§ **THINGS TO DO**:
1. In the personal essay about moving house again and again while growing up, in which city was the writer born?
2. Continue the personal essay about moving house again and again while growing up, starting after its last sentence.

§ **EXERCISE PASSAGE**:
_ _ _ _
For me, it was a different story. Don’t get me wrong, I’m beyond grateful for my Dad having a stable, secure job, providing us with a roof above our heads and food on the table. He always did his best for us.* I genuinely do believe, however, this ‘lifestyle’ had a great impact on the way in which I view the world. Do I feel guilty for feeling this way? Without a doubt. But on the other had, I can’t deny the effect the uncertainty of it all had on me in terms of mental state. After all, a war zone is a war zone. Waiting for the door to knock or phone to ring with that news was a daily preoccupation. Because anything could happen. He could be dead tomorrow. He could come back wounded in a week or two. He could come back safely. When would he be back? Who knows – he would be sent away for months at a time, with no ‘fixed’ return date from the tour. 

Growing up, the notion of having a home seemed like a completely foreign concept to me. (By home I don’t just mean an abode, more a place in which one feels settled.) It was always ‘the house’ and not ‘home.’ 

The dreaded question, which seems commonplace when meeting someone new, ‘Where are you from?’, brings with it a sense of unease. To which I hastily respond: ‘I have not idea.’ That’s the honest truth. I have no fucking idea. *Avoids desire to sarcastically respond: ‘my mother’s womb.‘*

To summarise it as briefly as possible: 

  • Both my parent are Scottish, yet I’ve only ever lived in England.
  • I was born in Southampton, though my parents weren’t living there at the time.
  • I’ve lived in – wait for it…
    • Bulford
    • Kineton
    • Wattisham
    • Wantage
    • Grove
    • Lyneham
    • Hadleigh
    • Bildeston
    • Canterbury
    • Lincoln – albeit only for a short period of time
    • and finally Leicester

The only reason I know is because I had to ask my Dad for a form I was filling in – thanks, Dad! I couldn’t remember past Lyneham – ooooops. It’s all a blur; I can’t tell you how long I lived in a specific area for, nor how old I was at said times.
_ _ _ _
§ **DATA BELOW**:
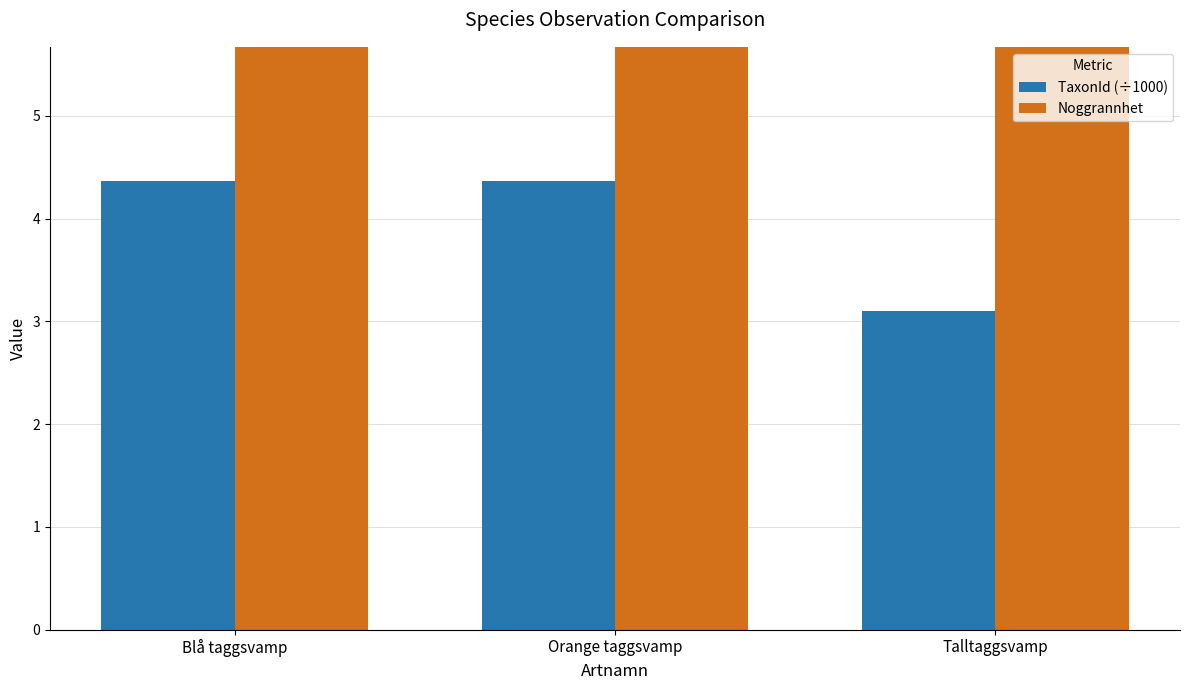

The Noggrannhet series shows 17.2 at Orange taggsvamp. True or false?

False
_ _ _ _
§ **RESULTS OF THE TASKS**:
1. Southampton.

2.
Fun fact! In the past 5 years alone I have had 10 houses.

Not surprisingly, moving house also means moving to a new school and starting allllllll over again. There’s no continuity, moving from school to school, and house to house, expected to ease into life as though it weren’t changing at an astonishing rate.

Result = social isolation. The irrational obsessions which plague my mind, particularly about death. Woooo. The whole it could happen scenarios my mind conjures up became debilitating. The fear of the unknown, yet never looking towards the future with a vague idea of what was going to happen. Because anything could happen.

If I’m completely honest, I thought ‘what’s the point in even trying to integrate when I know we could be moving any day, with only a few weeks notice? What’s the point in settling down to start the process all over again? And then over again? And over again several times more.’ Not pessimistic, per say, more cautiously realistic.. Because anything could happen.

While escaping and starting anew might blissfully seem like an ideal, I can assure you it isn’t when your path in life is out of your control. 

It’s not only a parent being posted abroad which disrupts family life. At times, a the family can be split up due to the childrens education. Important school years often mean the ‘family unit’ must be separated. 

During our GCSEs, for example, the family was fragmented – Dad in Bristol, Mum, Connor, Laura and I in Suffolk; it’s no mean feat living away from the ‘caregiver’ with whom you got on best.  My Dad’s lack of presence during this time – in spite of him being posted abroad on countless occasions at months a time throughout our life –  was immensely hard, arguably more so given that he was in the same country as us.

Not going  to lie, still surprised, 8 years later, that I managed to pass my GCSE Maths without my Dad’s logistical brain spurring me on from the sidelines.

I realise this all sounds rather doom and gloom, this brain splurge just seemed to come out as a vent about being a military brat – my bad. Was it all bad? Of course not. I was fortunate enough to have my siblings with whom to move through these hectic, formative years, for which I am eternally grateful.

Also, that ‘introduction game’ teachers always seemed to use? You know the one… Three statements: two true, one false. No one would ever guess mine on the first day! Winning! 

  1. Both my parents are Scottish 
  2. I have an identical twin
  3. I know Spanish 

Admittedly, people seemed to presume the first two were lies when they are indeed true; you can’t blame! Scottish parents? Nah, no Scottish twang. Identical twin? Such an unoriginal lie. For those of you who know me, I can’t lie to save my life. I just can’t do it! 

Ironically, I now do kinda know Spanish, soooo…

Would I change my upbringing if I could?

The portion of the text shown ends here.